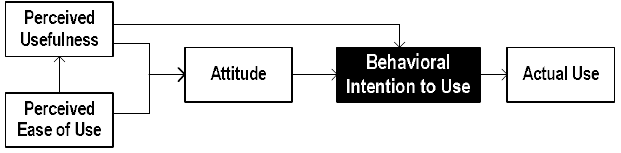
Figure 1. Technology Acceptance Model (Source: Sepasgozar et al. [19] adopted Davis [21]).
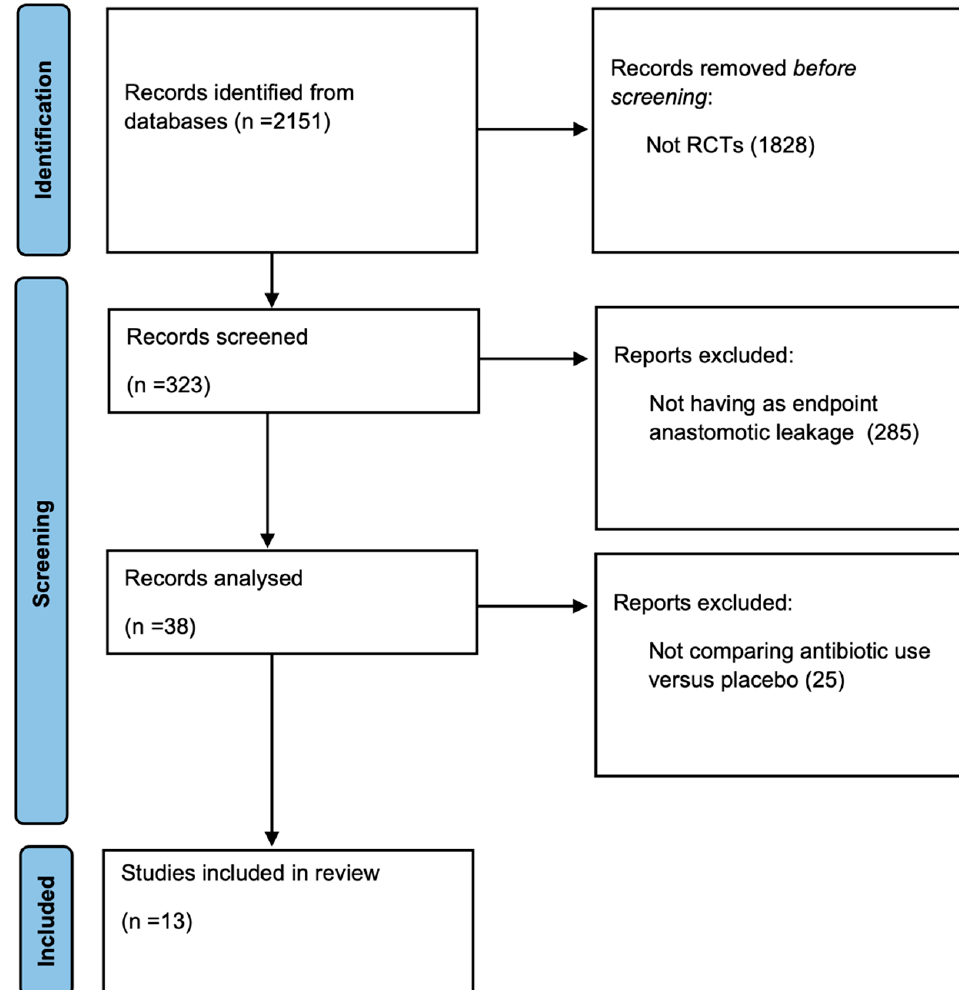
Figure 1. Flowchart of article selection. Table 1. Methodological quality assessment according to Jadad scores.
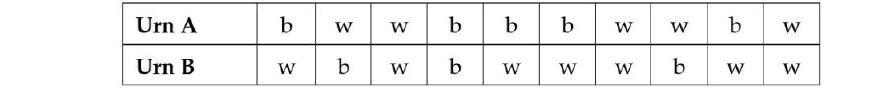
Figure 1. Questionnaire given to prospective teachers. In Task 1, adapted from Sánchez and Valdez [25], the participants were asked to estimate the number of white and black balls in the urn, using the result of 1000 extractions. The probability of drawing a ball of each colour in the urns will be given by w/10 and b/10, where w is the number of white balls, b the number of black balls, with w + b = 10. Since the composition of the urns is unknown, in this first step, the probability of each colour must be estimated from the relative frequency of results in the 1000 extractions.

============

-- Task description --
Each line, from the beginning of the listing to the line bearing "Figure 1. Flowchart" inclusive, should be copied exactly; the pictures stay out.

-- Reply --
Figure 1. Technology Acceptance Model (Source: Sepasgozar et al. [19] adopted Davis [21]).
Figure 1. Flowchart of article selection. Table 1. Methodological quality assessment according to Jadad scores.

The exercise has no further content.